How HPC and AI are Powering the Renewable Energy Transition


As the European Union pushes toward its ambitious climate targets, the transition from fossil fuels to renewable energy sources (RES) has moved from a distant goal to a daily reality. In 2023, renewables accounted for 46.9% of the EU’s electricity production, already surpassing the 2030 target of 42.5%. However, this shift introduces a significant technical challenge: variability.

Unlike traditional power plants, wind and solar energy depend entirely on fluctuating weather patterns. To stabilise the power grid and ensure a reliable supply of electricity for society, we require high precision in weather forecasting and energy production modelling.

The HiDALGO2 Center of Excellence is addressing this challenge through its Renewable Energy Sources pilot. Below, Michal Kulczewski from the Poznań Supercomputing and Networking Center (PSNC) presents the technical framework and the RES toolkit designed to bridge the gap between complex atmospheric physics and practical grid management.

For a more detailed look at the technical architecture, you can download the full presentation PDF here and visit the dedicated Renewable Energy Sources webpage.

The Challenge: From Global Weather to Local Micro-phenomena

The primary obstacle for Distribution System Operators (DSOs) and plant managers is the “weather gap.” If the sun doesn’t shine or the wind doesn’t blow, the grid faces an immediate deficit. Conversely, overproduction can strain infrastructure. To solve this, the HiDALGO2 pilot utilises a multiscale modelling approach.

Standard weather forecasts often run at a resolution of 5km to 25km. However, local urban landscapes or specific topographical features can create micro-phenomena that significantly alter energy output. The RES toolkit bridges this by coupling models across different scales:

1. Global/Regional Scale: Utilising WRF (Weather Research and Forecasting) models down to 100m resolution.

2. Micro Scale: Implementing the EULAG model to capture local variabilities at a 10-meter spatial resolution.

Exascale Computing for Non-HPC Users

A core objective of HiDALGO2 is to democratise access to High-Performance Computing (HPC). Traditionally, running simulations that quantify weather uncertainties requires immense expertise. To provide an accurate “uncertainty quantification,” a single forecast job might involve ensembles that require up to 1 million CPUs.
The RES Toolkit developed at PSNC removes these technical barriers through the QCG (Quality of Service Grids) middleware. QCG-Portal is an adaptable portal for the execution of various computational scenarios on remote resources. It provides a transparent web interface where users—such as wind farm developers or PV operators—can:

– Define regions of interest using a simple, customisable Graphical User Interface(GUI).

– Automate horizontal resolution and time-step calculations.

– Monitor HPC job stages and progress without writing a single line of code.

AI-Enhanced Precision: The RES-PV Service

Beyond physics-based modelling, the pilot integrates Artificial Intelligence to refine accuracy. The RES-PV service specifically targets photovoltaic energy production. By employing Recurrent Neural Networks (RNN) and the PyTorch framework, the system analyses 12 meteorological parameters—including radiation, visibility, and temperature—to predict electricity output.

Validation is performed using a real-world 100kW peak solar farm located near the PSNC headquarters. This “ground truth” data allows the AI model to capture the complex relationship between atmospheric conditions and actual energy yield more effectively than standard linear models.

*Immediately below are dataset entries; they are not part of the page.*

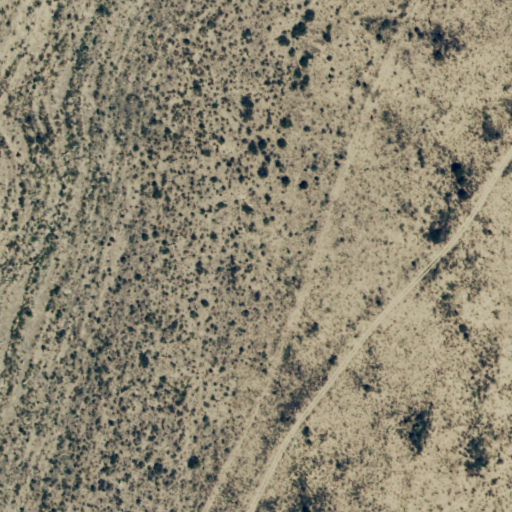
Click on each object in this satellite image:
road: (373, 326)
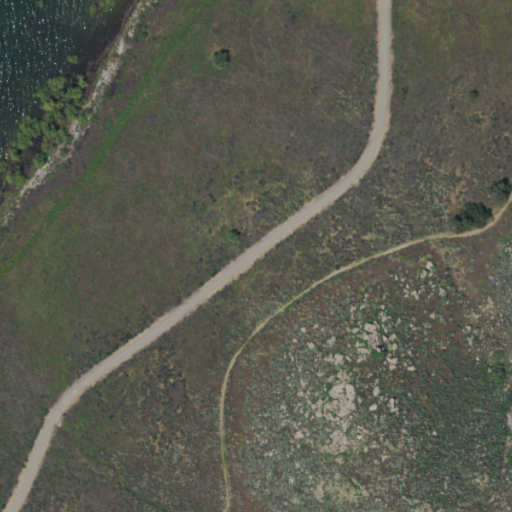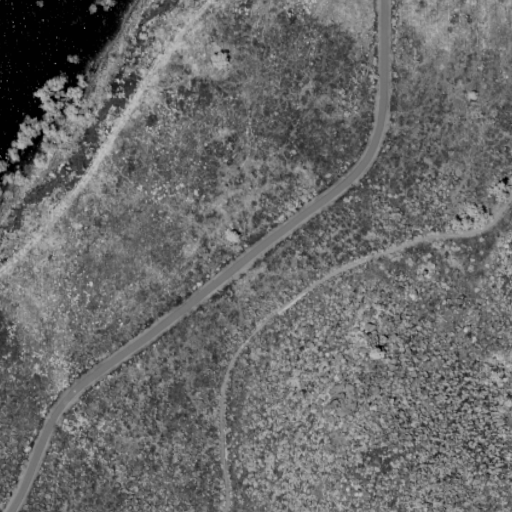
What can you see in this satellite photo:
road: (232, 270)
road: (299, 295)
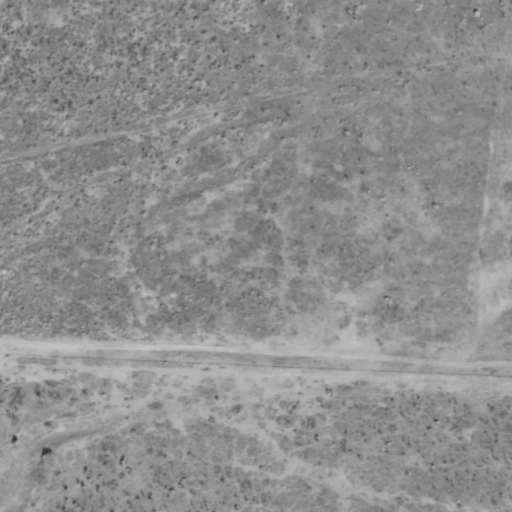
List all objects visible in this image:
road: (252, 168)
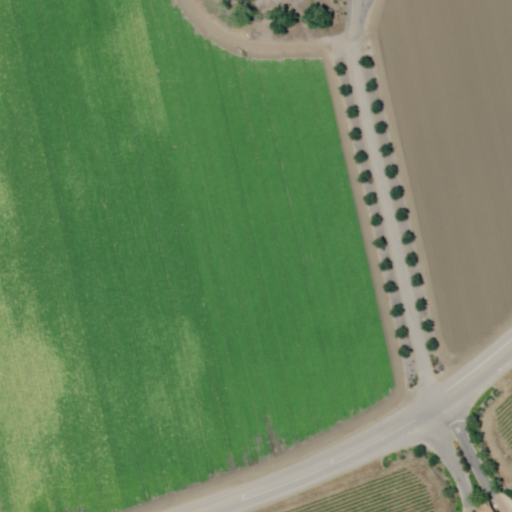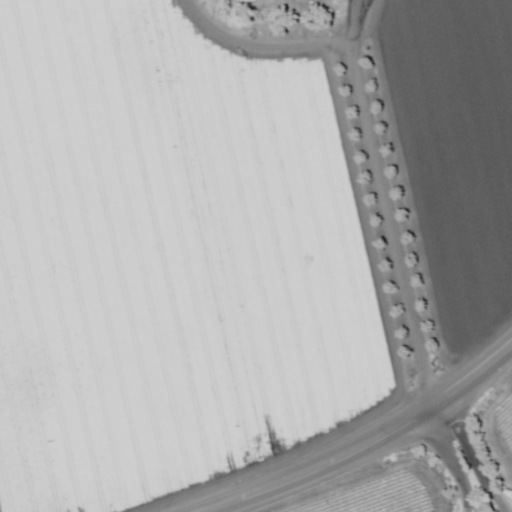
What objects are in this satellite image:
crop: (455, 150)
road: (386, 203)
crop: (238, 230)
crop: (173, 257)
road: (362, 443)
road: (477, 457)
road: (453, 460)
building: (486, 507)
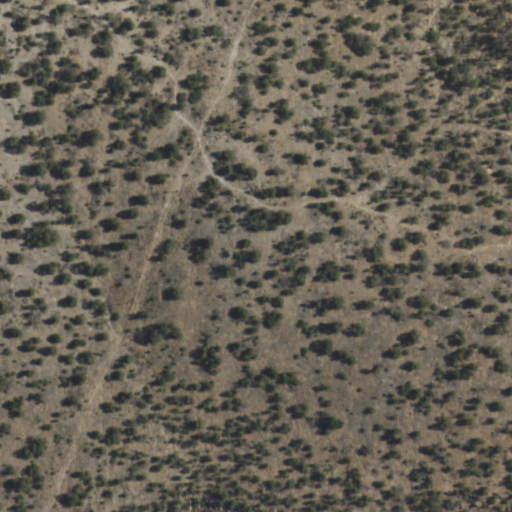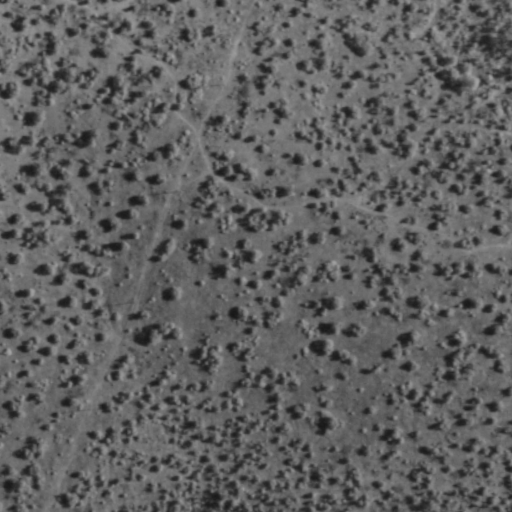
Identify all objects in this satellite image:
road: (492, 19)
road: (220, 66)
road: (429, 109)
road: (478, 154)
road: (252, 184)
road: (125, 323)
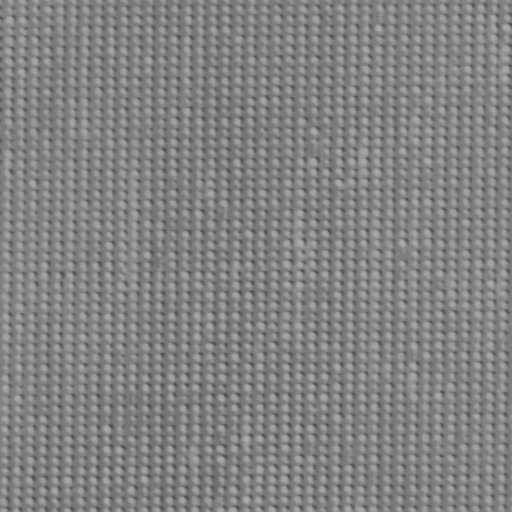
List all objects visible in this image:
crop: (256, 256)
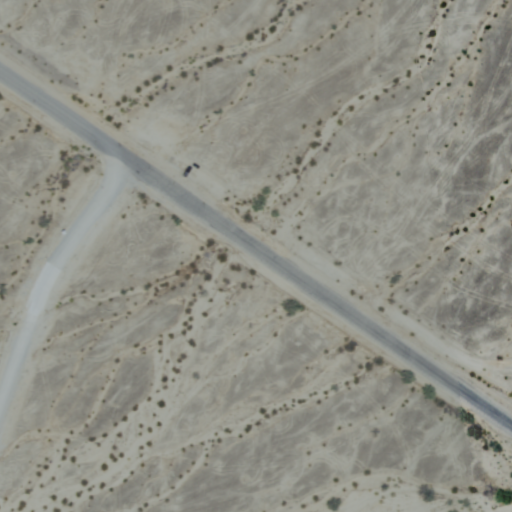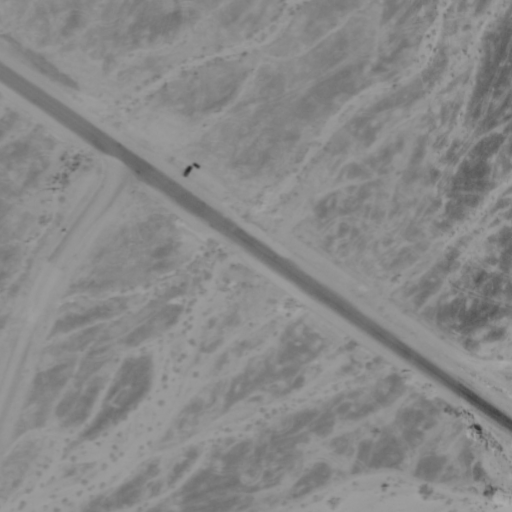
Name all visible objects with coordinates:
road: (255, 248)
road: (50, 260)
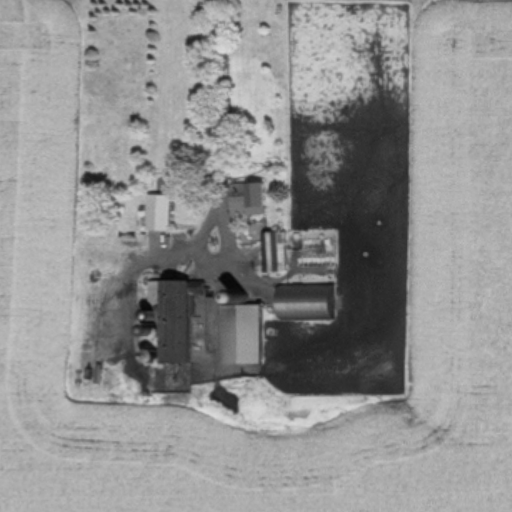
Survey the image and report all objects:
building: (248, 197)
building: (160, 211)
building: (275, 251)
building: (306, 301)
building: (176, 316)
building: (241, 333)
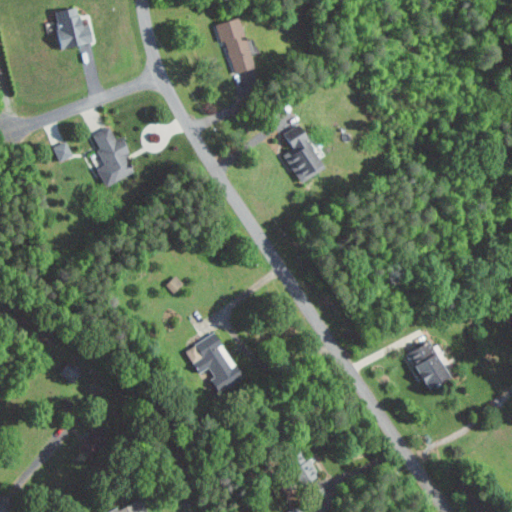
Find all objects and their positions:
building: (65, 27)
building: (232, 44)
road: (87, 100)
building: (59, 150)
building: (106, 155)
building: (297, 155)
road: (278, 264)
building: (170, 283)
park: (459, 299)
road: (244, 344)
building: (209, 359)
building: (421, 364)
building: (66, 372)
road: (33, 463)
building: (297, 467)
building: (120, 509)
road: (1, 510)
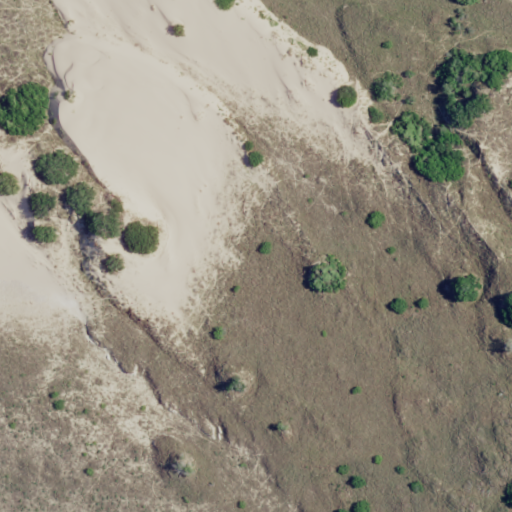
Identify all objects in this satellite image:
road: (311, 19)
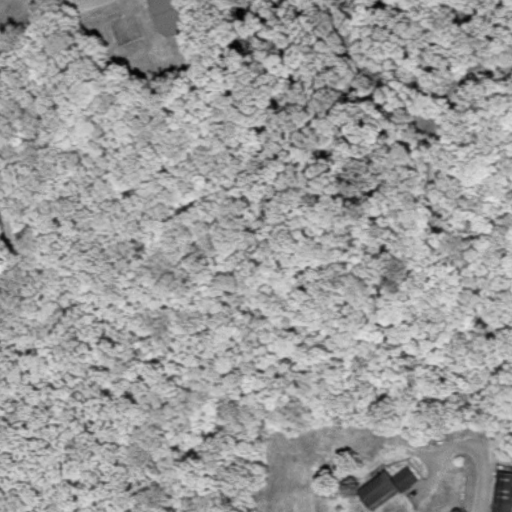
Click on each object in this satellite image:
road: (48, 20)
building: (123, 30)
road: (437, 175)
road: (475, 458)
building: (386, 487)
building: (502, 492)
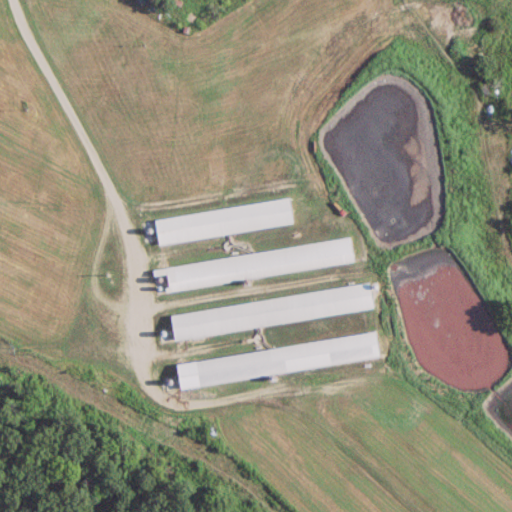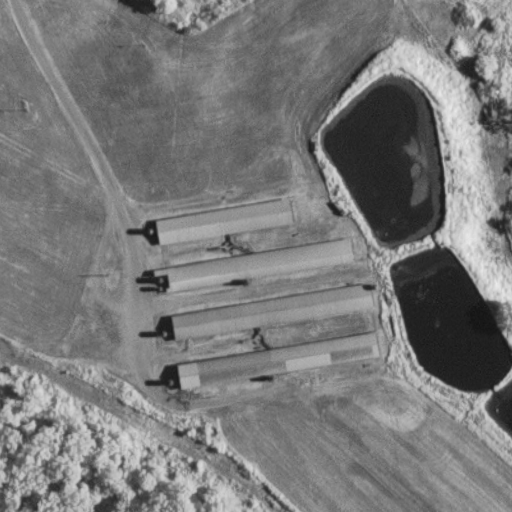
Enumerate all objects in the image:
road: (61, 103)
building: (223, 222)
building: (254, 265)
building: (272, 311)
building: (279, 360)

Learn more about the technical details and code used for these tools on our dedicated webpage here.

Impact on Policy, Industry, and Society

The implications of the RES toolkit extend beyond the research community:
For Industry: PV and wind farm operators can provide more accurate price bids to energy stock exchanges, reducing financial risk and improving efficiency.

For Policy Makers: High-fidelity modelling provides the evidence base needed to design resilient energy grids and meet European Green Deal directives.

For Society: It ensures that as we move toward green energy, the stability of the grid remains uncompromised—ensuring that the electricity is there when we need it, regardless of the source.

About the Authors

This article was developed by the Future Needs team (Kyriaki Daskaloudi and Georgia Nikolakopoulou), who lead the outreach and impact creation for the HiDALGO2 project. Future Needs organised the HiDALGO2 Clustering Event at the High-Performance Computing Centre Stuttgart (HLRS), managed the production of the technical video series, and oversees the dissemination of the project’s scientific breakthroughs to the wider European HPC community.
 
For more information on the project’s impact, follow HiDALGO2 on LinkedIn and X (Twitter).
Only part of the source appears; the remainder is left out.